→ **Text excerpt**:
##############################
If it is consistently 0.2/600=0.0003333 off, you might try adjusting the interval a bit:

   unsigned long interval = 18737 * 6002/6000;
   // or
   unsigned long interval = 18737 * 5998/6000;

Many thanks for the question, and all the helpful replies. I'm building an isosceles barn door tracker, using Uno, 4988 60:1 worm and micros timer. Struggling for resolution, but these posts give me plenty to try before asking for assistance. What a great resource!

An isosceles barn door tracker? A "barn door" tracker would not use a worm wheel. Sounds like you are making an equatorial tracker so you would want the worm wheel to move at siderial rate (7.2921158579e-5 radians per second).

For an isosceles barn door tracker, you need the threaded rod between the two equal-length legs to move a changing rate to get the angle to change a fixed (siderial) rate. If that's what you want, here is an example I wrote of how to do that.

// Using a stepper to move an equilateral barn-door tracker at sidereal rate.
##############################
→ **Source data**:
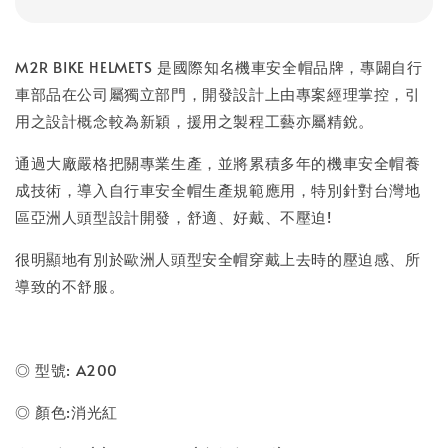
M2R BIKE HELMETS 是國際知名機車安全帽品牌，專闢自行
車部品在公司屬獨立部門，開發設計上由專案經理掌控，引
用之設計概念較為新穎，援用之製程工藝亦屬精銳。
通過大廠嚴格把關專業生產，並將累積多年的機車安全帽養
成技術，導入自行車安全帽生產規範應用，特別針對台灣地
區亞洲人頭型設計開發，舒適、好戴、不壓迫!
很明顯地有別於歐洲人頭型安全帽穿戴上去時的壓迫感、所
導致的不舒服。
◎ 型號: A200
◎ 顏色:消光紅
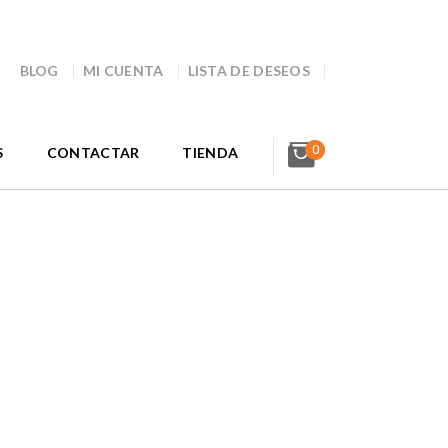
BLOG
MI CUENTA
LISTA DE DESEOS
0
S
CONTACTAR
TIENDA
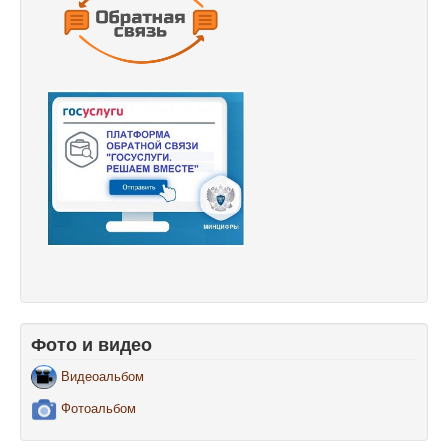
Фото и видео
Видеоальбом
Фотоальбом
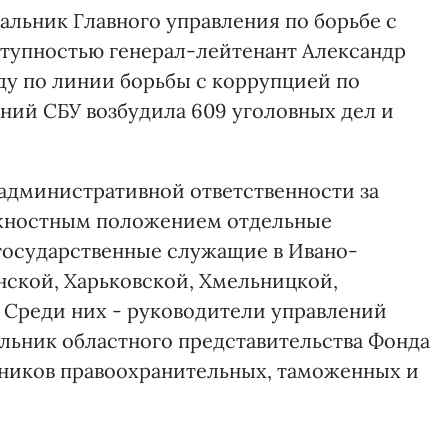
альник Главного управления по борьбе с
ступностью генерал-лейтенант Александр
ду по линии борьбы с коррупцией по
ий СБУ возбудила 609 уголовных дел и
административной ответственности за
лжностным положением отдельные
государственные служащие в Ивано-
нской, Харьковской, Хмельницкой,
 Среди них - руководители управлений
льник областного представительства Фонда
дников правоохранительных, таможенных и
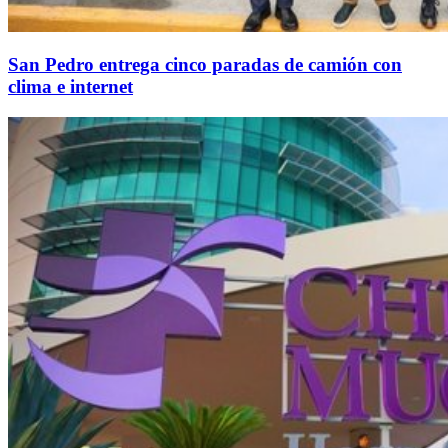
San Pedro entrega cinco paradas de camión con
clima e internet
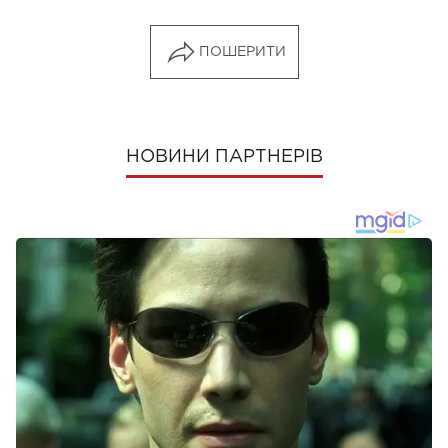
ПОШЕРИТИ
НОВИНИ ПАРТНЕРІВ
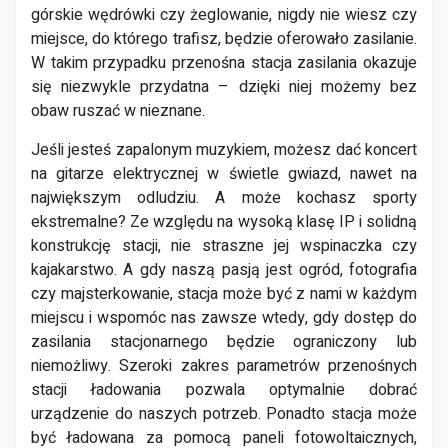
górskie wędrówki czy żeglowanie, nigdy nie wiesz czy
miejsce, do którego trafisz, będzie oferowało zasilanie.
W takim przypadku przenośna stacja zasilania okazuje
się niezwykle przydatna – dzięki niej możemy bez
obaw ruszać w nieznane.
Jeśli jesteś zapalonym muzykiem, możesz dać koncert
na gitarze elektrycznej w świetle gwiazd, nawet na
największym odludziu. A może kochasz sporty
ekstremalne? Ze względu na wysoką klasę IP i solidną
konstrukcję stacji, nie straszne jej wspinaczka czy
kajakarstwo. A gdy naszą pasją jest ogród, fotografia
czy majsterkowanie, stacja może być z nami w każdym
miejscu i wspomóc nas zawsze wtedy, gdy dostęp do
zasilania stacjonarnego będzie ograniczony lub
niemożliwy. Szeroki zakres parametrów przenośnych
stacji ładowania pozwala optymalnie dobrać
urządzenie do naszych potrzeb. Ponadto stacja może
być ładowana za pomocą paneli fotowoltaicznych,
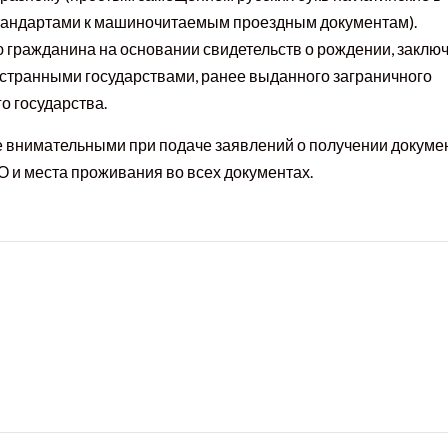
тандартами к машиночитаемым проездным документам).
 гражданина на основании свидетельств о рождении, заклю
странными государствами, ранее выданного заграничного
о государства.
 внимательными при подаче заявлений о получении докуме
 и места проживания во всех документах.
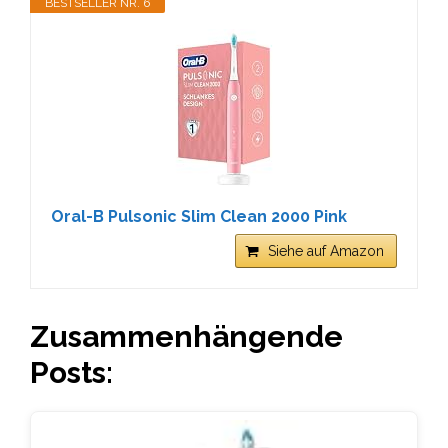
BESTSELLER NR. 6
Oral-B Pulsonic Slim Clean 2000 Pink
Siehe auf Amazon
Zusammenhängende
Posts:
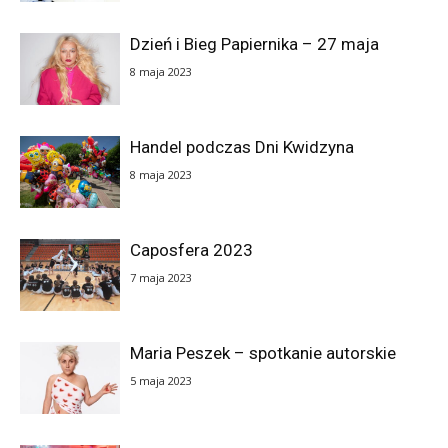
Dzień i Bieg Papiernika – 27 maja
8 maja 2023
Handel podczas Dni Kwidzyna
8 maja 2023
Caposfera 2023
7 maja 2023
Maria Peszek – spotkanie autorskie
5 maja 2023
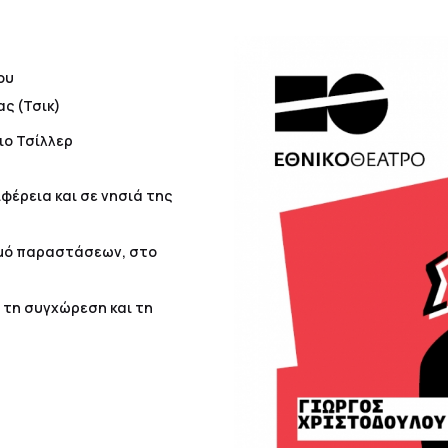
ου
ς (Τσικ)
ριο Τσίλλερ
φέρεια και σε νησιά της
θμό παραστάσεων, στο
, τη συγχώρεση και τη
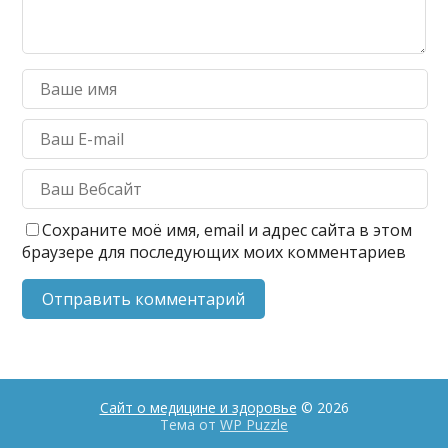
Сохраните моё имя, email и адрес сайта в этом
браузере для последующих моих комментариев
Сайт о медицине и здоровье
© 2026
Тема от
WP Puzzle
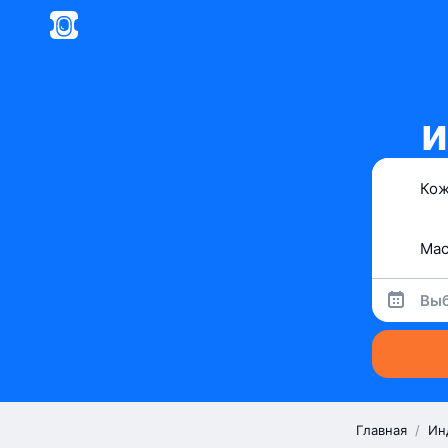
и
Выб
Главная
/
Ин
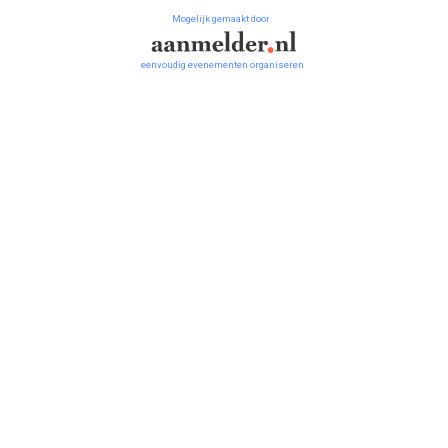
Mogelijk gemaakt door
eenvoudig evenementen organiseren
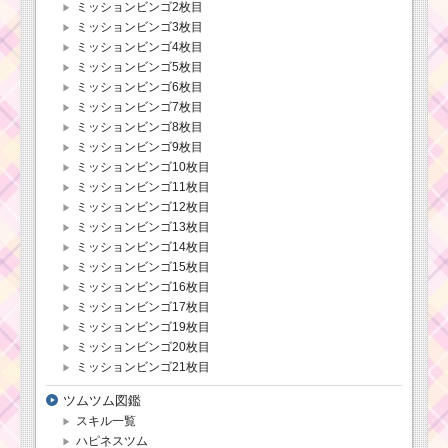
ミッションビンゴ2枚目
ミッションビンゴ3枚目
ミッションビンゴ4枚目
ミッションビンゴ5枚目
ミッションビンゴ6枚目
ミッションビンゴ7枚目
ミッションビンゴ8枚目
ミッションビンゴ9枚目
ミッションビンゴ10枚目
ミッションビンゴ11枚目
ミッションビンゴ12枚目
ミッションビンゴ13枚目
ミッションビンゴ14枚目
ミッションビンゴ15枚目
ミッションビンゴ16枚目
ミッションビンゴ17枚目
ミッションビンゴ19枚目
ミッションビンゴ20枚目
ミッションビンゴ21枚目
ツムツム図鑑
スキル一覧
ハピネスツム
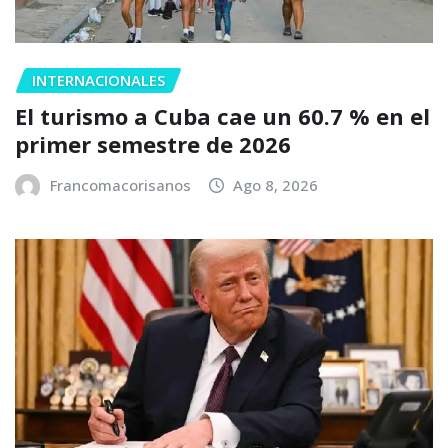
INTERNACIONALES
El turismo a Cuba cae un 60.7 % en el
primer semestre de 2026
Francomacorisanos
Ago 8, 2026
##############################
→ **What you need to do**:
[1] Based on the barn door tracker thread, answer yes or no to each statement and quote the words from the thread that decide it.
(a) One suggested adjustment sets the interval to 18737 multiplied by 5998/6000.
(b) One reply states that a barn door tracker would use a worm wheel.
(c) For an isosceles barn door tracker, the threaded rod between the two equal-length legs must move at a fixed rate.
[2] Write out everything in the barn door tracker thread from "Many thanks for" down to "to do that.", unchanged.

→ **Outputs by task**:
[1]
(a) Yes: "unsigned long interval = 18737 * 5998/6000;"
(b) No: "would not use a worm wheel"
(c) No: "you need the threaded rod between the two equal-length legs to move a changing rate"

[2]
Many thanks for the question, and all the helpful replies. I'm building an isosceles barn door tracker, using Uno, 4988 60:1 worm and micros timer. Struggling for resolution, but these posts give me plenty to try before asking for assistance. What a great resource!

An isosceles barn door tracker? A "barn door" tracker would not use a worm wheel. Sounds like you are making an equatorial tracker so you would want the worm wheel to move at siderial rate (7.2921158579e-5 radians per second).

For an isosceles barn door tracker, you need the threaded rod between the two equal-length legs to move a changing rate to get the angle to change a fixed (siderial) rate. If that's what you want, here is an example I wrote of how to do that.